What the task requires – Return the data below exactly as given, except for the images.

Dataset excerpts:
-------------------------
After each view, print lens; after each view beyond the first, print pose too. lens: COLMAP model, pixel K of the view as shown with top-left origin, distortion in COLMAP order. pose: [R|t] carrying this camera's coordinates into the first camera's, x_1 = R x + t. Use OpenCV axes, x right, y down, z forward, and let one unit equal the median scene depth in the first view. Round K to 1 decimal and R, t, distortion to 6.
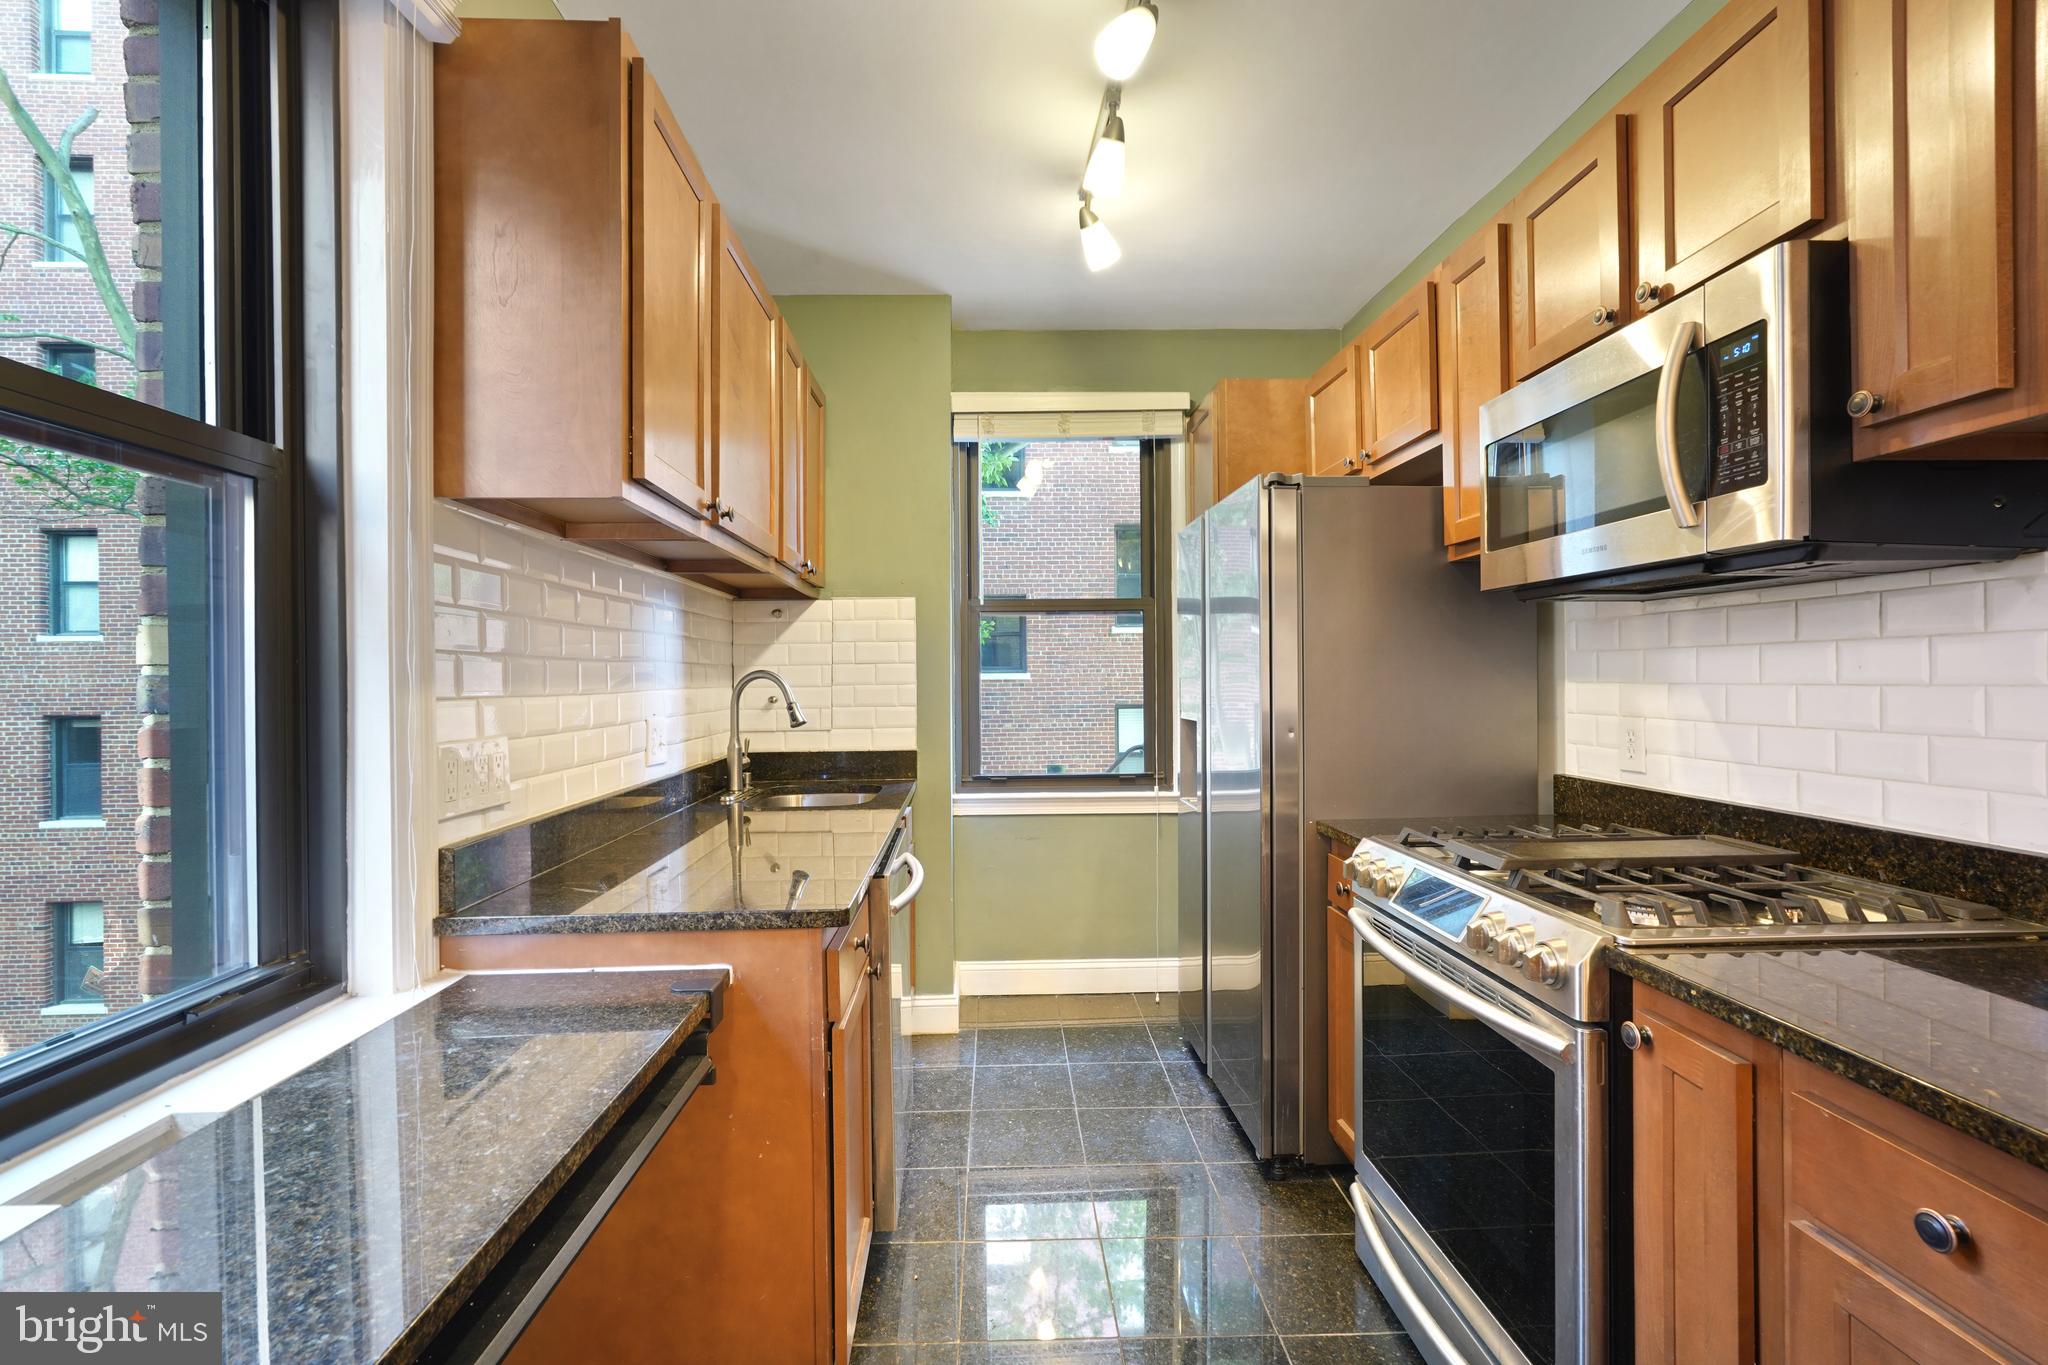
lens RADIAL K [[909.1, 0, 1009.5], [0, 909.1, 677.0], [0, 0, 1]] dist [-0.012210, 0.002303]
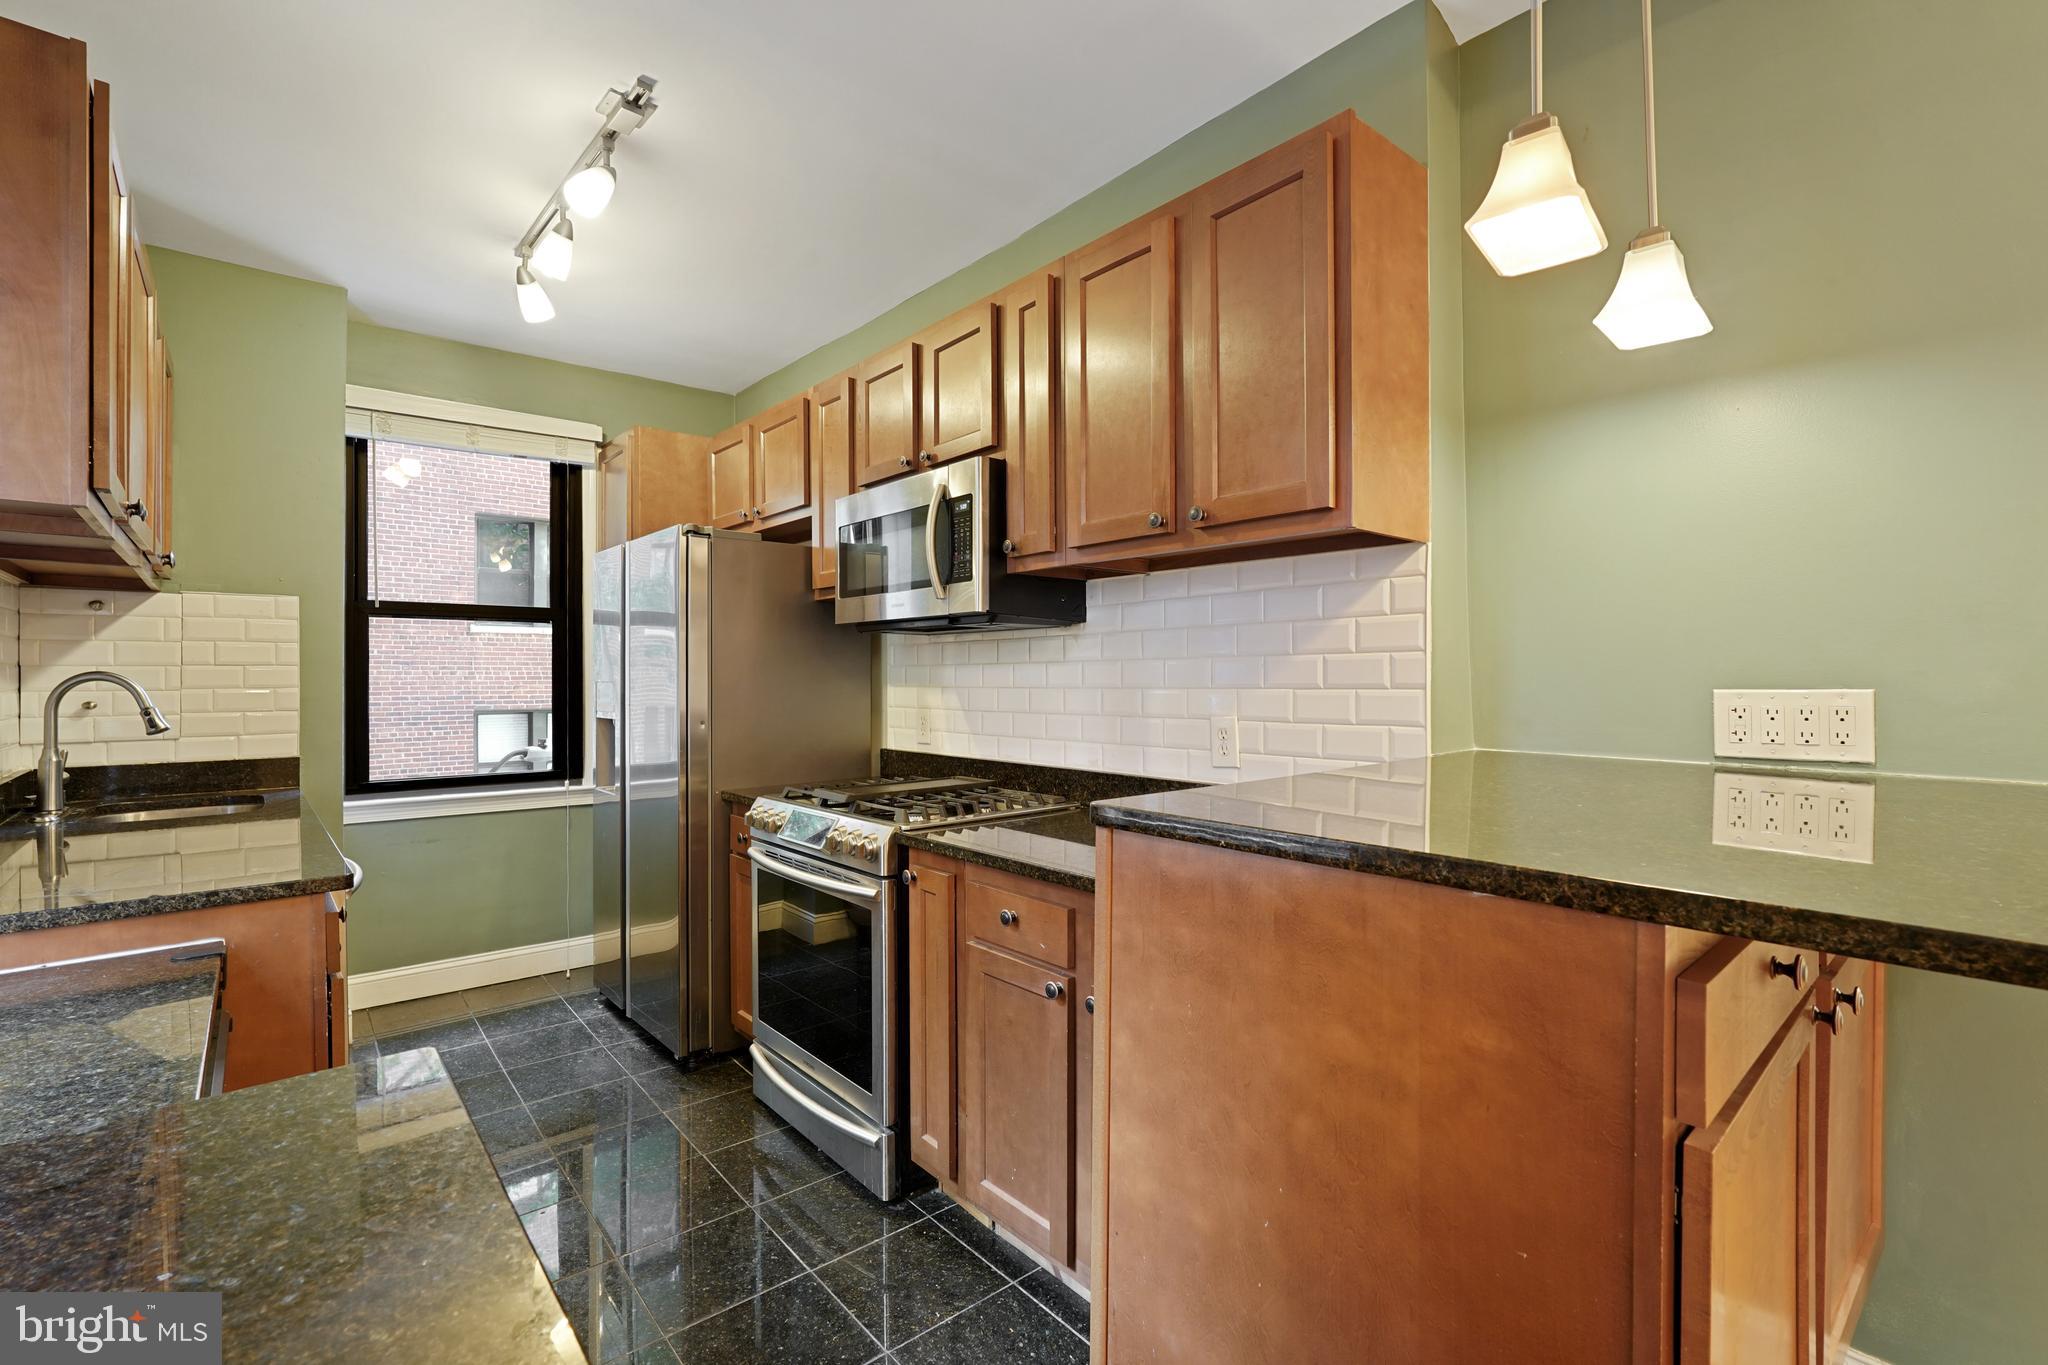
lens RADIAL K [[909.1, 0, 1017.2], [0, 909.1, 684.2], [0, 0, 1]] dist [-0.012210, 0.002303]
pose [[0.783231, 0.003072, 0.621724, -0.163238], [-0.004740, 0.999988, 0.001031, -0.000422], [-0.621713, -0.003755, 0.783236, -0.333210]]
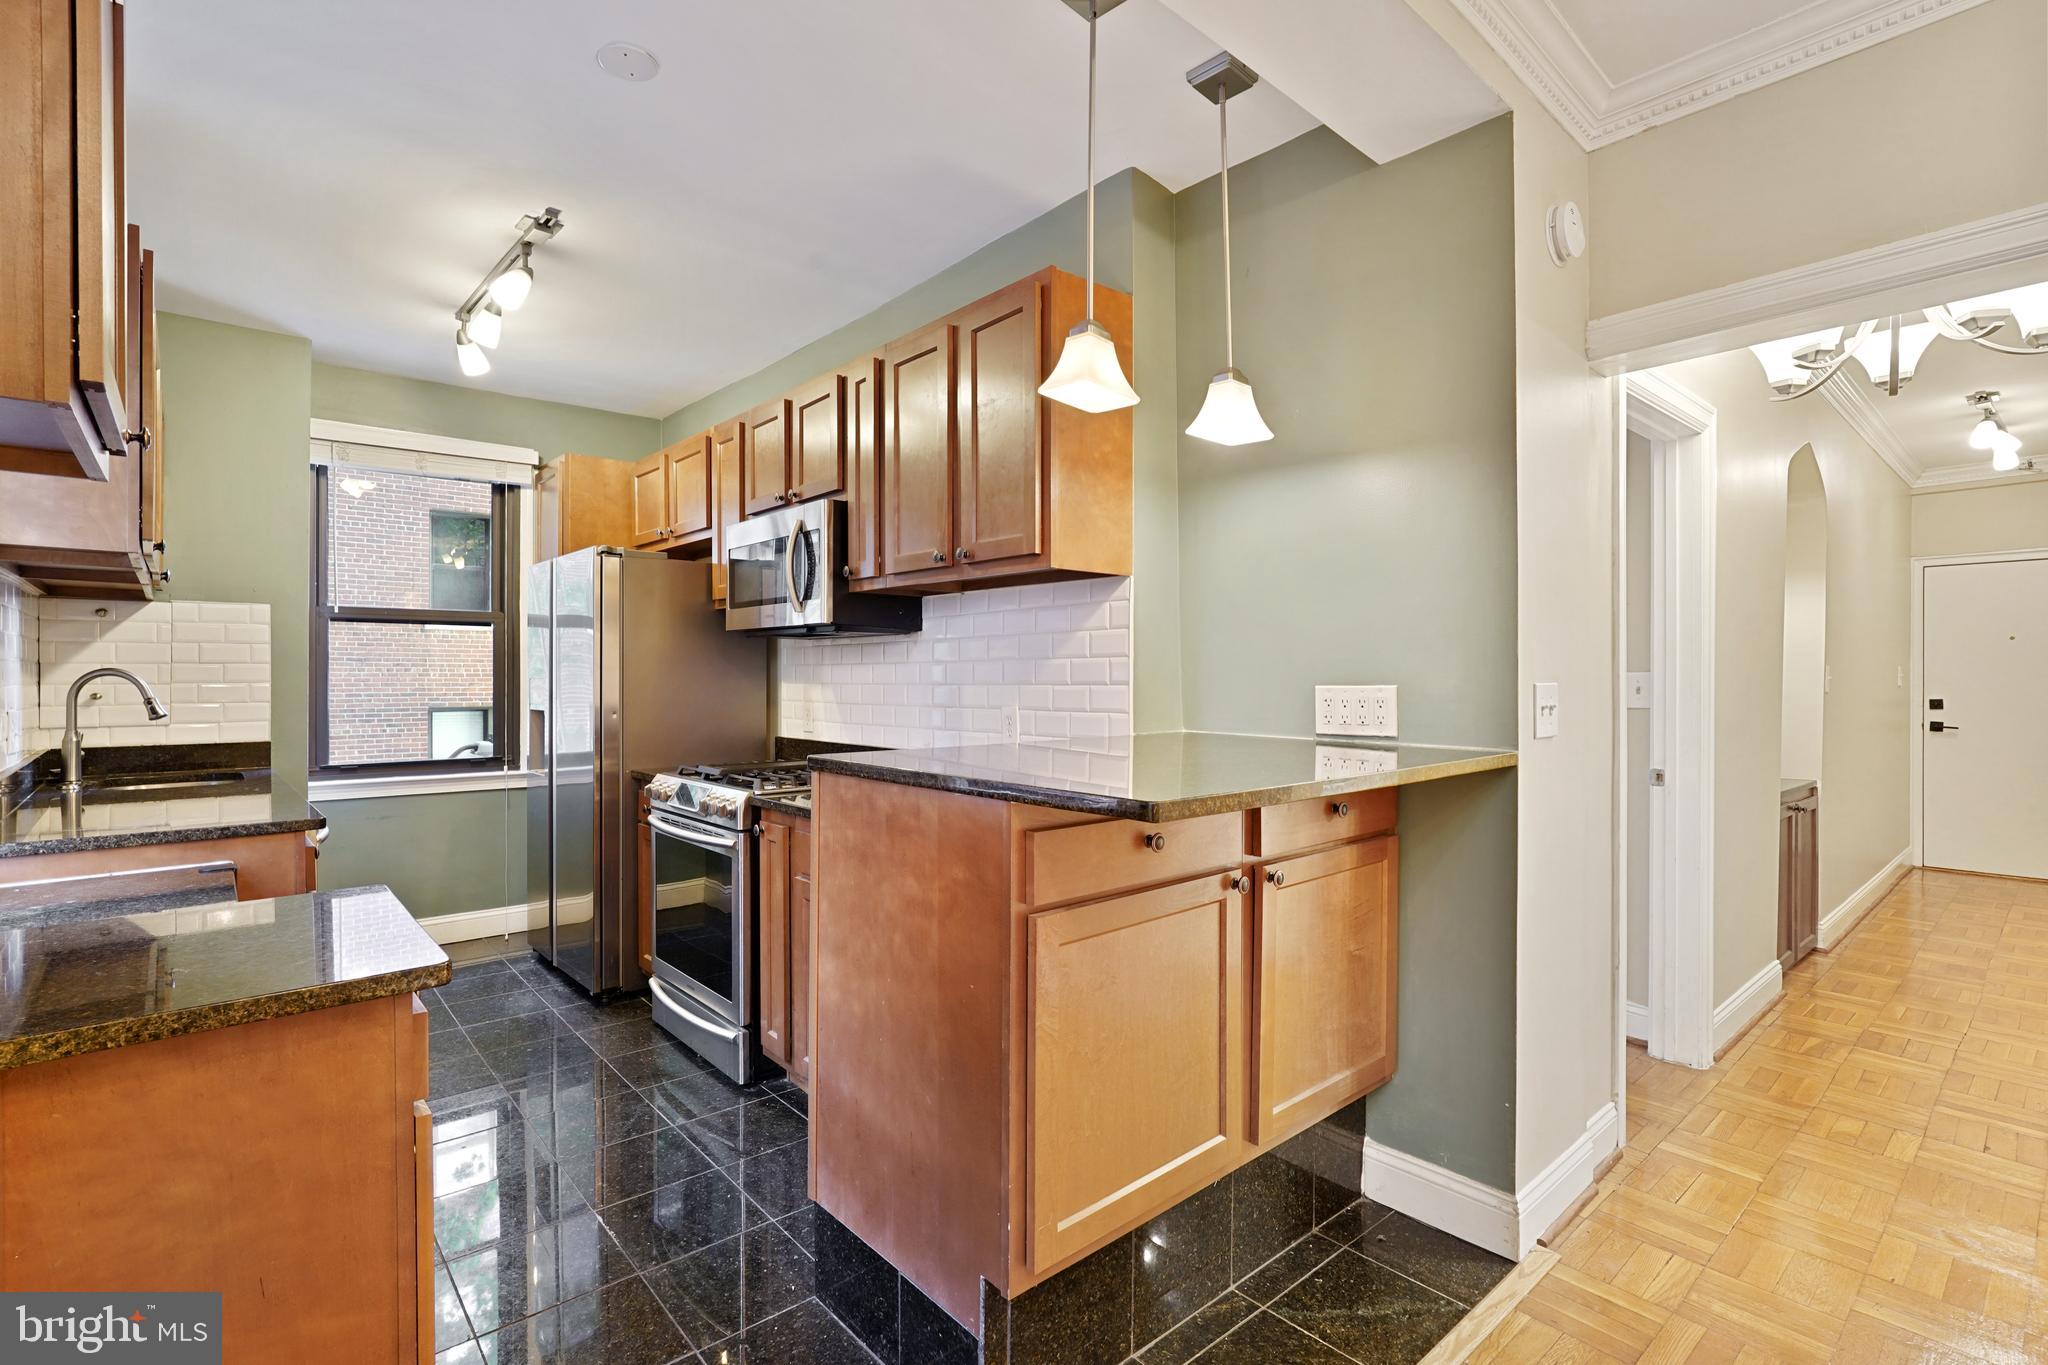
lens RADIAL K [[959.0, 0, 1023.2], [0, 959.0, 686.3], [0, 0, 1]] dist [-0.011748, 0.000731]
pose [[0.774186, 0.003079, 0.632951, -0.204279], [-0.007742, 0.999959, 0.004605, 0.000434], [-0.632911, -0.008465, 0.774179, -0.780625]]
-------------------------
Finished exercise –
After each view, print lens; after each view beyond the first, print pose too. lens: COLMAP model, pixel K of the view as shown with top-left origin, distortion in COLMAP order. pose: [R|t] carrying this camera's coordinates into the first camera's, x_1 = R x + t. Use OpenCV axes, x right, y down, z forward, and let one unit equal the median scene depth in the first view. Round K to 1 decimal and R, t, distortion to 6.
lens RADIAL K [[909.1, 0, 1009.5], [0, 909.1, 677.0], [0, 0, 1]] dist [-0.012210, 0.002303]
lens RADIAL K [[909.1, 0, 1017.2], [0, 909.1, 684.2], [0, 0, 1]] dist [-0.012210, 0.002303]
pose [[0.783231, 0.003072, 0.621724, -0.163238], [-0.004740, 0.999988, 0.001031, -0.000422], [-0.621713, -0.003755, 0.783236, -0.333210]]
lens RADIAL K [[959.0, 0, 1023.2], [0, 959.0, 686.3], [0, 0, 1]] dist [-0.011748, 0.000731]
pose [[0.774186, 0.003079, 0.632951, -0.204279], [-0.007742, 0.999959, 0.004605, 0.000434], [-0.632911, -0.008465, 0.774179, -0.780625]]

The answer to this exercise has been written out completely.